[Document extract]
**********

The overarching goal of the Andean Competitiveness Project (ACP) was to increase the economic competitiveness of the Andean Region, and the the IT component focused specifically on the role of information and communication technologies as they pertain broadly to competitiveness -- and how to best leverage them for growth. The first stage began with research on each nation's Readiness for the Networked World conducted with local partners in Bolivia,Colombia, Ecuador, Peru and Venezuela. Preliminary results were presented in multi-sectoral workshops held in each country, where working groups formed to concretely address the complex set of challenges identified relating to the ICT environment and use in their nation. Results were shared with diverse stakeholder groups, and integrated iinto the sponsoring institution's (Corporacion Andina de Fomento) regional activities. More information and documentents are available here.

Networked Readiness of Mozambique

The Center for International Development selected Mozambique as the first country in Africa to collaborate with on ICT policy development. Mozambique, a country that is one of the fastest growing countries of the world, and one of the poorest, is eager to enter the information age. The Information Technologies Group worked closely with the ICT Policy Commission, headed by Prime Minister Mocumbi, to make this happen. The ITG conducted an initial Networked Readiness Assessment of Mozambique as part of its efforts to provide assistance to the government.

Other Projects

eDevelopment Seminar Series

From 2000 to 2002, ITG hosted a very successful seminar series in which invited experts gave brown bag lunch presentations to the Harvard, MIT, Tufts and Cambridge/Boston communities. You can find a record of these seminars here.

Workshops, Conferences and Events

Over the past four years we have organized a number of other conferences, events and workshops. Some of these events can be found here.

**********

[Extracted information]
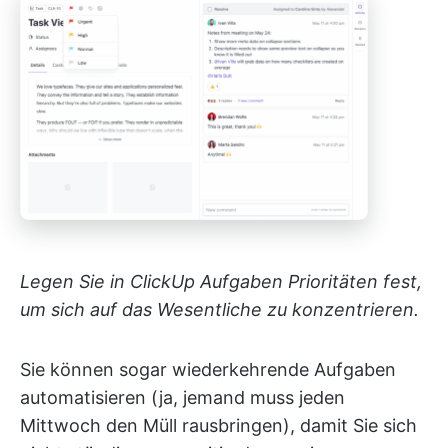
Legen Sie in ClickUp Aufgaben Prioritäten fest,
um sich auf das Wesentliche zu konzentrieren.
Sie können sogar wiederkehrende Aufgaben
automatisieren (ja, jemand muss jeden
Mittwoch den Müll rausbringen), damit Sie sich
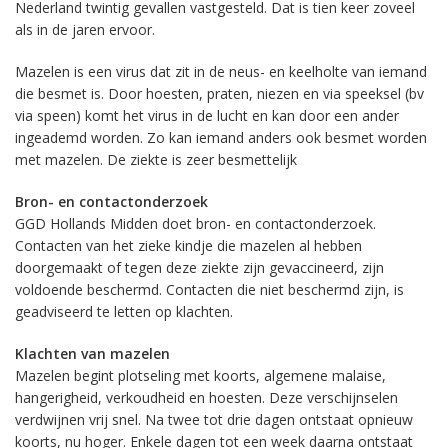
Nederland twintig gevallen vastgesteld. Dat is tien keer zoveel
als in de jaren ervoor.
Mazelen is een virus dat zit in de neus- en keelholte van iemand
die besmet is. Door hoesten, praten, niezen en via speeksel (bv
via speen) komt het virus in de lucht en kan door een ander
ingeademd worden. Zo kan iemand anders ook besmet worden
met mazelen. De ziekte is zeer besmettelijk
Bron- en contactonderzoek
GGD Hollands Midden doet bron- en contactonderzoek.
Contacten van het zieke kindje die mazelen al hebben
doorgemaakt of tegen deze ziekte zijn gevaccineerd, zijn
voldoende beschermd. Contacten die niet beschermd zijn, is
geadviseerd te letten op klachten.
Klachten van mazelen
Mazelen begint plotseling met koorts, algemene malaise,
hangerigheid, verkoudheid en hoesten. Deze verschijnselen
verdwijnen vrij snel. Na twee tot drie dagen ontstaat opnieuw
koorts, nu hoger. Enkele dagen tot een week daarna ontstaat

**********

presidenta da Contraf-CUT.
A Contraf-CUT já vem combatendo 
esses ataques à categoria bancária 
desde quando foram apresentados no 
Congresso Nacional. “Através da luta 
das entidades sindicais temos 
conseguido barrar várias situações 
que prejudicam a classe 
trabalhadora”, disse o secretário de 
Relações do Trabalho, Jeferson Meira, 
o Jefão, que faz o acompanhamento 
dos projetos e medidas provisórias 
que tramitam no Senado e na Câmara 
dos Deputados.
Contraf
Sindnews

**********

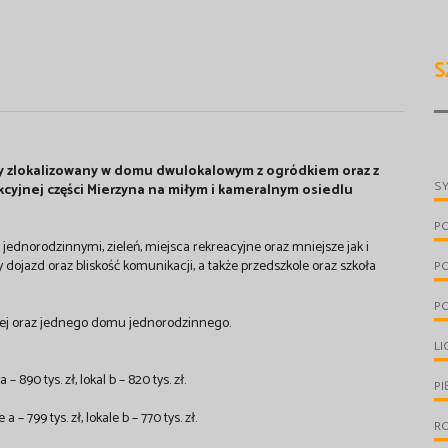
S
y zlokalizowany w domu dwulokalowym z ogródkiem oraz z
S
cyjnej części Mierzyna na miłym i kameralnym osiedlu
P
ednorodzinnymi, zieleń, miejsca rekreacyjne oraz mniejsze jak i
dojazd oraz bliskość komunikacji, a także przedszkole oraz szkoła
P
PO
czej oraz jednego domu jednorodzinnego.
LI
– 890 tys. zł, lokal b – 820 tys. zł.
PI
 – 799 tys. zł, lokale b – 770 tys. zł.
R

**********

[Problems to solve]
(a) According to the ITG projects page, who headed Mozambique's ICT Policy Commission?
(b) Carry on the ITG projects page from the point where it stops.
The rows are separate material and are not part of the ITG projects page.

[Written answers]
(a) Prime Minister Mocumbi headed it.

(b)
Expert Content for HIV/Aids, Malaria and TB for Developing Countries on the Net

Developing countries are facing a dire health crisis with millions of people dying each year from basic health care deficiencies. Major threats to public health stem from a shortage of health professionals, inadequate health education, and out of date clinical treatment. Information and communication technologies (ICTs) have the potential to help improve the delivery of information and services to the healthcare community and to end-users in developing countries. Within this context, the Information Technologies Group designed and implemenedt the Expert Health Portal that will provide information on HIV/AIDS, Malaria and Tuberculosis for policy makers and practitioners in the developing world as well as open the door to developing country users and facilitate access to the Global Fund announced at the G8 Summit in Genoa, July 2001. The Global Fund provides grants for projects that tackle HIV/AIDS, malaria and tuberculosis. The fund was launched in June 2001 by United Nations Secretary-General Kofi Annan, who stated that between $7 billion and $10 billion would be needed to tackle effectively the three diseases that are widespread in many of the world's poorest countries. The fund is used to procure drugs and medical equipment as well as prevent the further spread of the disease. This project served to complement the Fundís efforts of helping developing nations prevent, treat and provide care for the three diseases. It now serves to disseminate information about these diseases to the developing world as well as facilitate access to potential funding for these diseases.


Little Intelligent Communities (Lincos) is a project that provides connectivity and new opportunities for joining global ICT networks to people in remote areas of the developing world. Wireless communications in conjunction with computers, scientific diagnostic equipment, and all-important human capital allow for cutting edge health, education, community, and e-commerce benefits to be extended to previously unreachable areas.

The first containers were deployed in Costa Rica and the Dominican Republic in fall of 1999. LINCOS is a joint venture of the MIT Media Lab and the Costa Rican Foundation for Sustainable Development. ITG is a contributor to the project in the consideration of sustainable business models, impact evaluation and general development issues.